Zhao stressed that relevant government departments will conduct the investigation in a ‘fair and just manner in accordance with the law’.
The incident coincides with China’s anti-dumping investigation into wine imports from the European Union in 2013 as a (though never officially admitted) countermeasure against the EU’s threat to raise tariffs on solar panels entering the EU from China.
China agreed to end the probe in March the year after following a series of negotiations with the EU.
The context: Australia and China wine trade relations
Taking advantage of the China-Australia Free Trade Agreement (ChAFTA) signed in 2015, wines from Australia are exempt from import tariff from the beginning of 2019.

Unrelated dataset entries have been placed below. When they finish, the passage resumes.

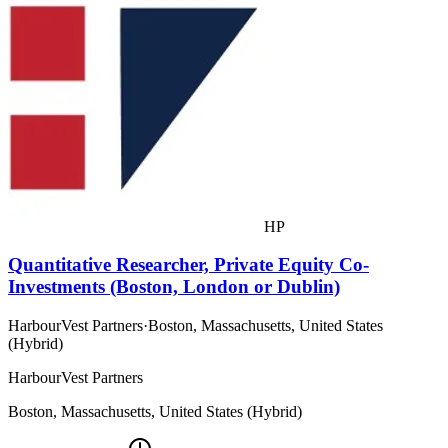
HP
Quantitative Researcher, Private Equity Co-
Investments (Boston, London or Dublin)
HarbourVest Partners
·
Boston, Massachusetts, United States
(Hybrid)
HarbourVest Partners
Boston, Massachusetts, United States (Hybrid)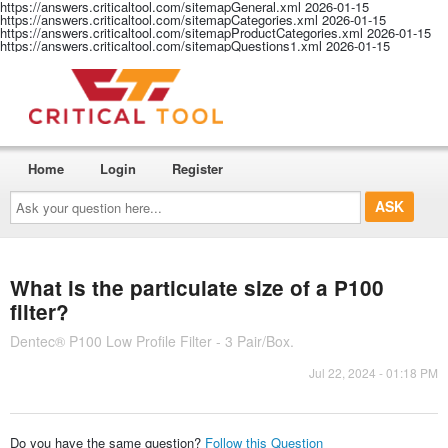
https://answers.criticaltool.com/sitemapGeneral.xml
2026-01-15
https://answers.criticaltool.com/sitemapCategories.xml
2026-01-15
https://answers.criticaltool.com/sitemapProductCategories.xml
2026-01-15
https://answers.criticaltool.com/sitemapQuestions1.xml
2026-01-15
Home
Login
Register
Ask
your
question
here...
What is the particulate size of a P100
filter?
Dentec® P100 Low Profile Filter - 3 Pair/Box.
Jul 22, 2024 - 01:18 PM
Do you have the same question?
Follow this Question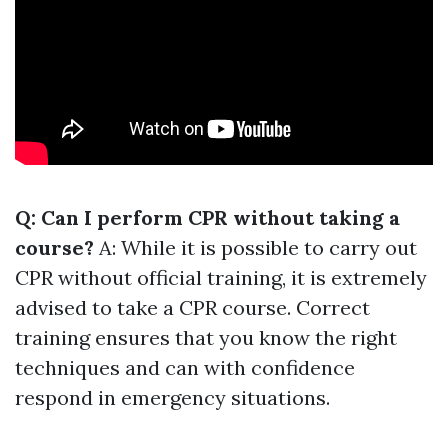
Q: Can I perform CPR without taking a
course?
A: While it is possible to carry out
CPR without official training, it is extremely
advised to take a CPR course. Correct
training ensures that you know the right
techniques and can with confidence
respond in emergency situations.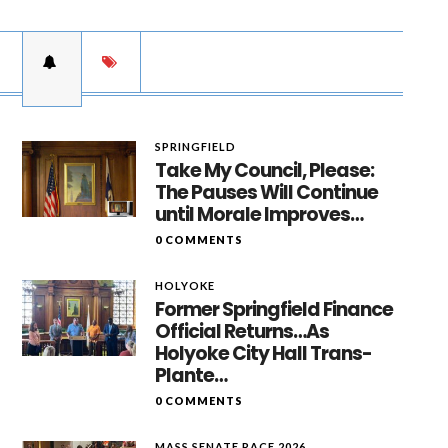
SPRINGFIELD
Take My Council, Please:
The Pauses Will Continue
until Morale Improves…
0 COMMENTS
HOLYOKE
Former Springfield Finance
Official Returns…As
Holyoke City Hall Trans-
Plante…
0 COMMENTS
MASS SENATE RACE 2026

Chinese customs figures show that Australia has now replaced France to become China’s biggest source of imported bottled wines. Mainland China is also the number one export destination by value for Australian wine, according to Wine Australia.
A total of 53,946,300 litres of wines worth 317,508,700 USD were imported from Australia into Mainland China in the first six months of 2020, according to China’s Association for Imports and Export of Wine Spirits (CAWS).
Though still suffering a significant drop in volume from the same period last year, wines from Australia are amongst the fastest recovering categories post-lockdown in China’s imported market compared to other major wine-producing nations.
Responses from the trade
The share price of Treasury Wine Estates (ASX: TWE) plunged from 12.31 AUD to 10.60 AUD when the news broke on Tuesday morning (GMT+10). By the time of writing, its share price has dropped to 9.68 AUD (Source: Google), showing the initial impact of the anti-dumping investigation on producers.
The Penfolds owner said that it ‘remains committed to China as a priority market and will continue to invest in its Chinese business and its relationships with customers and consumers.’
‘The case is in its early stage of development,’ Matthew Gong, spokesperson at ASC Fine Wines told Decanter.com.
The Suntory-owned importer is distributing multiple Australian wine brands including Henschke, Brown Brothers, Yalumba and Leeuwin Estate in Greater China.
‘We are in close coordination with our supplier partners in Australia, we will offer our due cooperation with requests from the authorities in line with the laws, regulations and policies concerned,’ he said.
Wine Australian said it is ‘aware’ of the investigation.
‘We believe that the Australian grape and wine sector is well placed to respond to this investigation and Australian Grape & Wine and our exporting companies will cooperate fully,’ said the national association in an official statement.